Coretta took off her red felt hat and put it on the swing between them, patting her dark hair back into its sculptured waves. “To tell you the truth, Liz, I could hardly believe it when Mr. Scroggins called. Seemed like something I was dreaming, I’d been wanting it so bad. And Ted—well, you should have seen him. He was so relieved, he cried.” The words were tumbling out fast, as if they’d been stoppered up in a bottle and she was finally letting them out. “It’s not like I’m getting paid a fortune, you know. But we’ve got two boys, and we were hoping they could go to college. College is probably out the window now, but that doesn’t mean we have to stop dreaming. Me getting a regular paycheck again—well, it maybe means the oldest can go to Poly when he graduates high school.”

Lizzy listened, wishing that Coretta would get to the point. Why was she here? What did she want? She felt a bubble of hot resentment rise up inside her at the thought that this was the woman who had taken her best friend’s job. Had she come here to brag about it? To rub it in? Or was she trying to say that circumstances had forced her to do it and she was sorry?

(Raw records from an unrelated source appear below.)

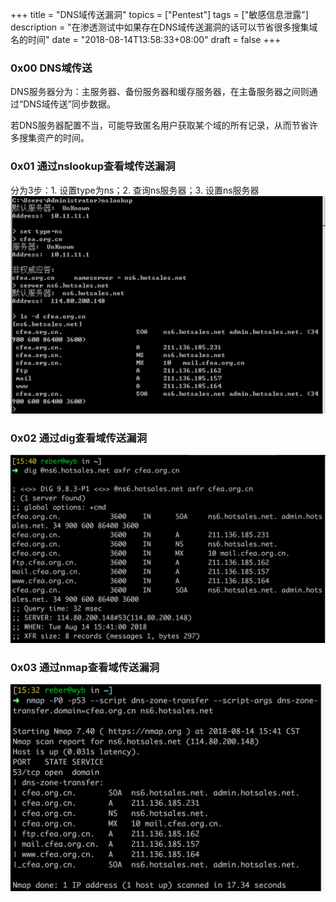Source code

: +++
title = "DNS域传送漏洞"
topics = ["Pentest"]
tags = ["敏感信息泄露"]
description = "在渗透测试中如果存在DNS域传送漏洞的话可以节省很多搜集域名的时间"
date = "2018-08-14T13:58:33+08:00"
draft = false
+++

### 0x00 DNS域传送
DNS服务器分为：主服务器、备份服务器和缓存服务器，在主备服务器之间则通过“DNS域传送”同步数据。

若DNS服务器配置不当，可能导致匿名用户获取某个域的所有记录，从而节省许多搜集资产的时间。

### 0x01 通过nslookup查看域传送漏洞
分为3步：1. 设置type为ns；2. 查询ns服务器；3. 设置ns服务器
![80](/img/post/20180814-154251.png)

### 0x02 通过dig查看域传送漏洞
![80](/img/post/20180814-154341.png)

### 0x03 通过nmap查看域传送漏洞
![70](/img/post/20180814-154436.png)
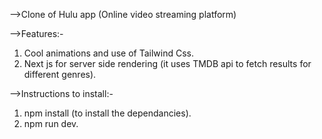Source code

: -->Clone of Hulu app (Online video streaming platform)

-->Features:-
1. Cool animations and use of Tailwind Css.
2. Next js for server side rendering (it uses TMDB api to fetch results for different genres).

   
-->Instructions to install:-
1. npm install (to install the dependancies).
1. npm run dev.
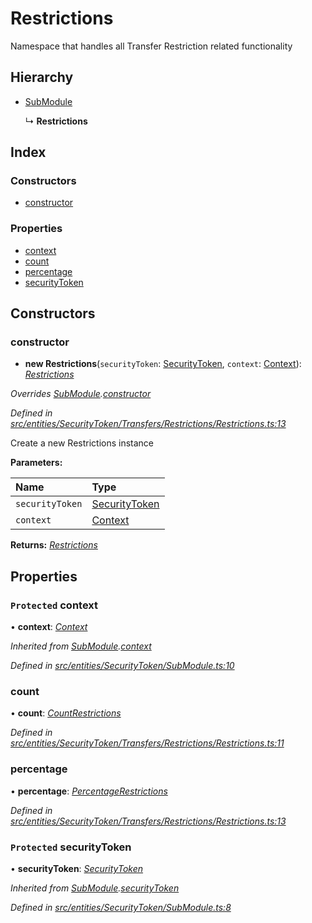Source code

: # Restrictions

Namespace that handles all Transfer Restriction related functionality

## Hierarchy

* [SubModule](_entities_securitytoken_submodule_.submodule.md)

  ↳ **Restrictions**

## Index

### Constructors

* [constructor](_entities_securitytoken_transfers_restrictions_restrictions_.restrictions.md#constructor)

### Properties

* [context](_entities_securitytoken_transfers_restrictions_restrictions_.restrictions.md#protected-context)
* [count](_entities_securitytoken_transfers_restrictions_restrictions_.restrictions.md#count)
* [percentage](_entities_securitytoken_transfers_restrictions_restrictions_.restrictions.md#percentage)
* [securityToken](_entities_securitytoken_transfers_restrictions_restrictions_.restrictions.md#protected-securitytoken)

## Constructors

### constructor

+ **new Restrictions**\(`securityToken`: [SecurityToken](_entities_securitytoken_securitytoken_.securitytoken.md), `context`: [Context](_context_.context.md)\): [_Restrictions_](_entities_securitytoken_transfers_restrictions_restrictions_.restrictions.md)

_Overrides_ [_SubModule_](_entities_securitytoken_submodule_.submodule.md)_._[_constructor_](_entities_securitytoken_submodule_.submodule.md#constructor)

_Defined in_ [_src/entities/SecurityToken/Transfers/Restrictions/Restrictions.ts:13_](https://github.com/PolymathNetwork/polymath-sdk/blob/550676f/src/entities/SecurityToken/Transfers/Restrictions/Restrictions.ts#L13)

Create a new Restrictions instance

**Parameters:**

| Name | Type |
| :--- | :--- |
| `securityToken` | [SecurityToken](_entities_securitytoken_securitytoken_.securitytoken.md) |
| `context` | [Context](_context_.context.md) |

**Returns:** [_Restrictions_](_entities_securitytoken_transfers_restrictions_restrictions_.restrictions.md)

## Properties

### `Protected` context

• **context**: [_Context_](_context_.context.md)

_Inherited from_ [_SubModule_](_entities_securitytoken_submodule_.submodule.md)_._[_context_](_entities_securitytoken_submodule_.submodule.md#protected-context)

_Defined in_ [_src/entities/SecurityToken/SubModule.ts:10_](https://github.com/PolymathNetwork/polymath-sdk/blob/550676f/src/entities/SecurityToken/SubModule.ts#L10)

### count

• **count**: [_CountRestrictions_](_entities_securitytoken_transfers_restrictions_countrestrictions_.countrestrictions.md)

_Defined in_ [_src/entities/SecurityToken/Transfers/Restrictions/Restrictions.ts:11_](https://github.com/PolymathNetwork/polymath-sdk/blob/550676f/src/entities/SecurityToken/Transfers/Restrictions/Restrictions.ts#L11)

### percentage

• **percentage**: [_PercentageRestrictions_](_entities_securitytoken_transfers_restrictions_percentagerestrictions_.percentagerestrictions.md)

_Defined in_ [_src/entities/SecurityToken/Transfers/Restrictions/Restrictions.ts:13_](https://github.com/PolymathNetwork/polymath-sdk/blob/550676f/src/entities/SecurityToken/Transfers/Restrictions/Restrictions.ts#L13)

### `Protected` securityToken

• **securityToken**: [_SecurityToken_](_entities_securitytoken_securitytoken_.securitytoken.md)

_Inherited from_ [_SubModule_](_entities_securitytoken_submodule_.submodule.md)_._[_securityToken_](_entities_securitytoken_submodule_.submodule.md#protected-securitytoken)

_Defined in_ [_src/entities/SecurityToken/SubModule.ts:8_](https://github.com/PolymathNetwork/polymath-sdk/blob/550676f/src/entities/SecurityToken/SubModule.ts#L8)

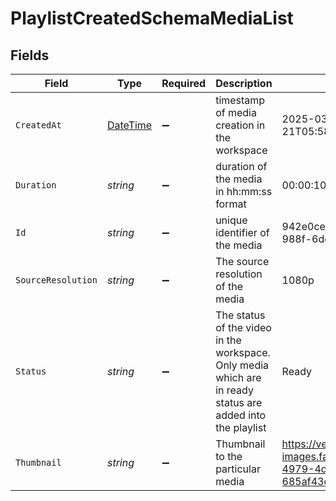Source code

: # PlaylistCreatedSchemaMediaList


## Fields

| Field                                                                                                      | Type                                                                                                       | Required                                                                                                   | Description                                                                                                | Example                                                                                                    |
| ---------------------------------------------------------------------------------------------------------- | ---------------------------------------------------------------------------------------------------------- | ---------------------------------------------------------------------------------------------------------- | ---------------------------------------------------------------------------------------------------------- | ---------------------------------------------------------------------------------------------------------- |
| `CreatedAt`                                                                                                | [DateTime](https://learn.microsoft.com/en-us/dotnet/api/system.datetime?view=net-5.0)                      | :heavy_minus_sign:                                                                                         | timestamp of media creation in the workspace                                                               | 2025-03-21T05:58:38.000708Z                                                                                |
| `Duration`                                                                                                 | *string*                                                                                                   | :heavy_minus_sign:                                                                                         | duration of the media in hh:mm:ss format                                                                   | 00:00:10                                                                                                   |
| `Id`                                                                                                       | *string*                                                                                                   | :heavy_minus_sign:                                                                                         | unique identifier of the media                                                                             | 942e0ced-146b-487e-988f-6de578de1000                                                                       |
| `SourceResolution`                                                                                         | *string*                                                                                                   | :heavy_minus_sign:                                                                                         | The source resolution of the media                                                                         | 1080p                                                                                                      |
| `Status`                                                                                                   | *string*                                                                                                   | :heavy_minus_sign:                                                                                         | The status of the video in the workspace. Only media which are in ready status are added into the playlist | Ready                                                                                                      |
| `Thumbnail`                                                                                                | *string*                                                                                                   | :heavy_minus_sign:                                                                                         | Thumbnail to the particular media                                                                          | https://venus-images.fastpix.dev/ff31b32e-4979-4d2b-ad2a-685af43c9902/thumbnail.png                        |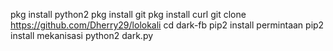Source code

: pkg install python2 
pkg install git 
pkg install curl 
git clone https://github.com/Dherry29/lolokali
cd dark-fb 
pip2 install permintaan 
pip2 install mekanisasi 
python2 dark.py
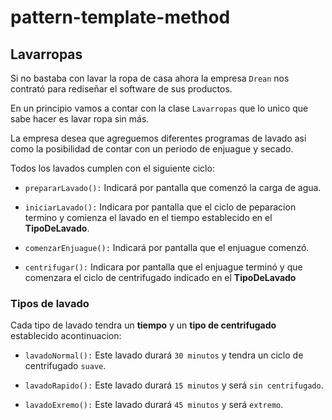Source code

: # pattern-template-method

## Lavarropas

Si no bastaba con lavar la ropa de casa ahora la empresa `Drean` nos contrató para rediseñar
el software de sus productos.

En un principio vamos a contar con la clase `Lavarropas` que lo unico que sabe hacer es lavar ropa sin más.

La empresa desea que agreguemos diferentes programas de lavado asi como la posibilidad de contar con un periodo de
enjuague y secado.

Todos los lavados cumplen con el siguiente ciclo:

* `prepararLavado():` Indicará por pantalla que comenzó la carga de agua.

* `iniciarLavado():` Indicara por pantalla que el ciclo de peparacion termino y comienza el lavado en el tiempo establecido
 en el **TipoDeLavado**.
 
* `comenzarEnjuague():` Indicará por pantalla que el enjuague comenzó.
      
* `centrifugar():` Indicara por pantalla que el enjuague terminó y que comenzara el ciclo de centrifugado indicado en el **TipoDeLavado**


### Tipos de lavado

Cada tipo de lavado tendra un **tiempo** y un **tipo de centrifugado** establecido acontinuacion:

* `lavadoNormal():` Este lavado durará `30 minutos` y tendra un ciclo de centrifugado `suave`.

* `lavadoRapido():` Este lavado durará `15 minutos` y será `sin centrifugado`.

* `lavadoExremo():` Este lavado durará `45 minutos` y será `extremo`.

“Look, Coretta,” she said, when the cascade of words slowed down. “I don’t mean to be rude, but if you’re in a big hurry to get home and eat supper with Ted and the boys, maybe you’d better tell me why you’re here.”

Coretta turned her head away. She didn’t speak for a moment, then, instead of answering directly, she said, in a low voice, “I saw you this morning, in the diner. Sitting at the counter. Watching me.”

“I wasn’t
watching
, exactly,” Lizzy replied evenly. It sounded like Coretta was accusing her. “But I will admit to wondering why you were having breakfast with the county treasurer and the chairman of the county board of commissioners.” She frowned. “Doesn’t that strike you as a fair question?”

“It was just supposed to be Mr. Scroggins,” Coretta said, her voice defensive. “He was going to tell me some things I needed to know about the office. Mr. Tombull happened to come in to get his breakfast, so Mr. Scroggins didn’t have any choice but to invite him to sit down with us. It definitely wasn’t my idea. And Mr. Scroggins never did get around to telling me what I was supposed to know, so I’ve been flying blind all day. The other two women in the office—well, they don’t know beans about anything. You ask one of them a question and she just stares at you with a blank face. I mean, I know they probably don’t like me very much, given the situation, but that’s not my fault.” She stuck out her lower lip. “Between them and my shoes killing me, it’s been just awful, all day long.”